Liu Dave wrote:
> The lib_ppc version basically is as below.
> void flush_cache (ulong start_addr, ulong size)
> {
>       ulong addr, end_addr = start_addr + size;
>       addr = start_addr & (CONFIG_SYS_CACHELINE_SIZE - 1);
>       for (addr = start_addr; addr < end_addr; addr += 
> CONFIG_SYS_CACHELINE_SIZE) {
>               asm ("dcbst 0,%0": :"r" (addr));
>       }
> }
> 
> so, you are not completely right, the flush is from start_addr.

Ah, right, the first addr assignment is just dead code.

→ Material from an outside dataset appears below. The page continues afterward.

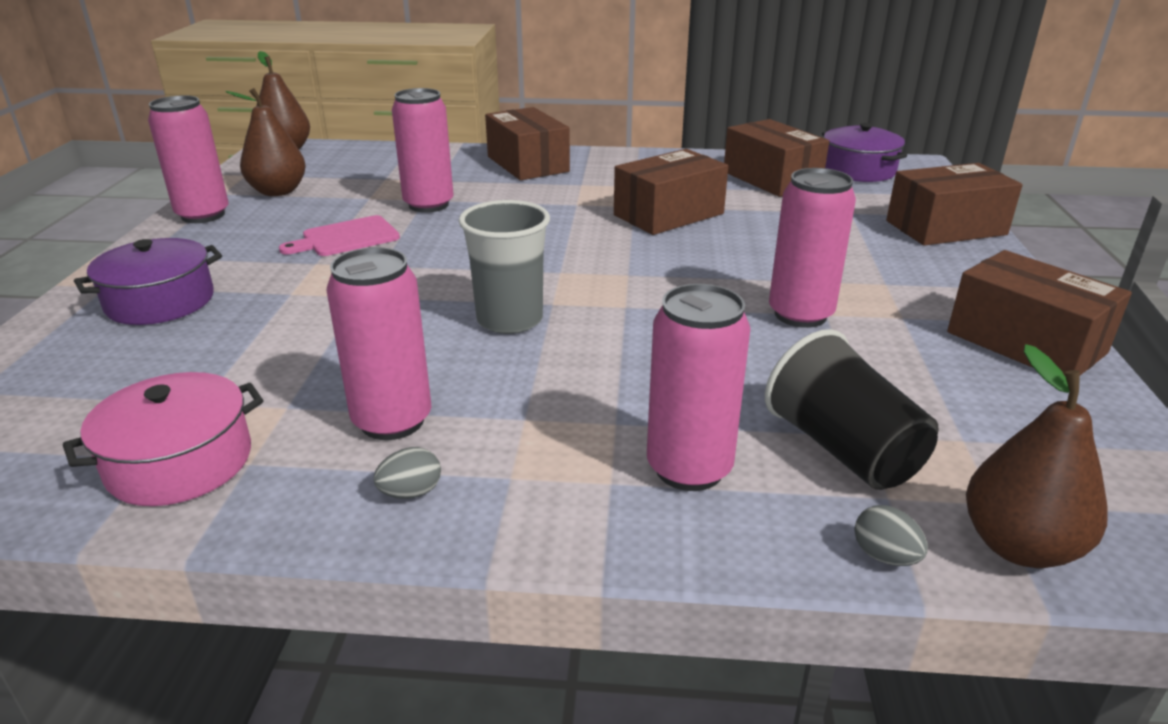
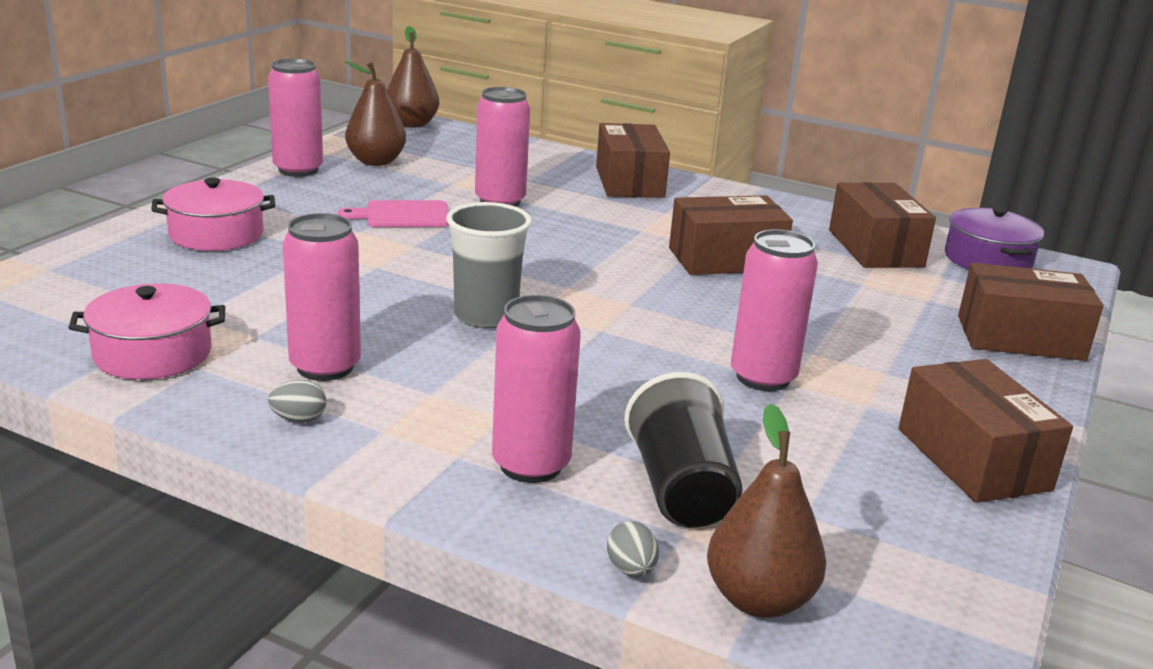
camera: 20 degrees right, 5 degrees down
(160, 302) = (216, 234): purple pot -> pink pot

>>> +   start = start_addr & ~(CONFIG_SYS_CACHELINE_SIZE - 1);
>>> +   end = (start_addr + size) & ~(CONFIG_SYS_CACHELINE_SIZE - 1);
>> end = start_addr + size - 1;
>>
>> The rounding is unnecessary for end, and without the - 1, if 
>> start_addr + size is on a cacheline boundary, you'll flush one
>> cache line too many (which might not be mapped, or might cause end
>> to wrap around to zero if flushing at the end of the address
>> space).
>>
> 
> I don't see what is the problem in my patch at here.

start_addr = 0
size = 0x1000

start will be 0
end will be 0x1000

The loop will flush the cache line at 0x1000, because it uses <= rather 
than <.  That is outside the area that was requested to be flushed. 
Maybe it's not mapped.  Or, maybe start + size = 0 and nothing gets flushed.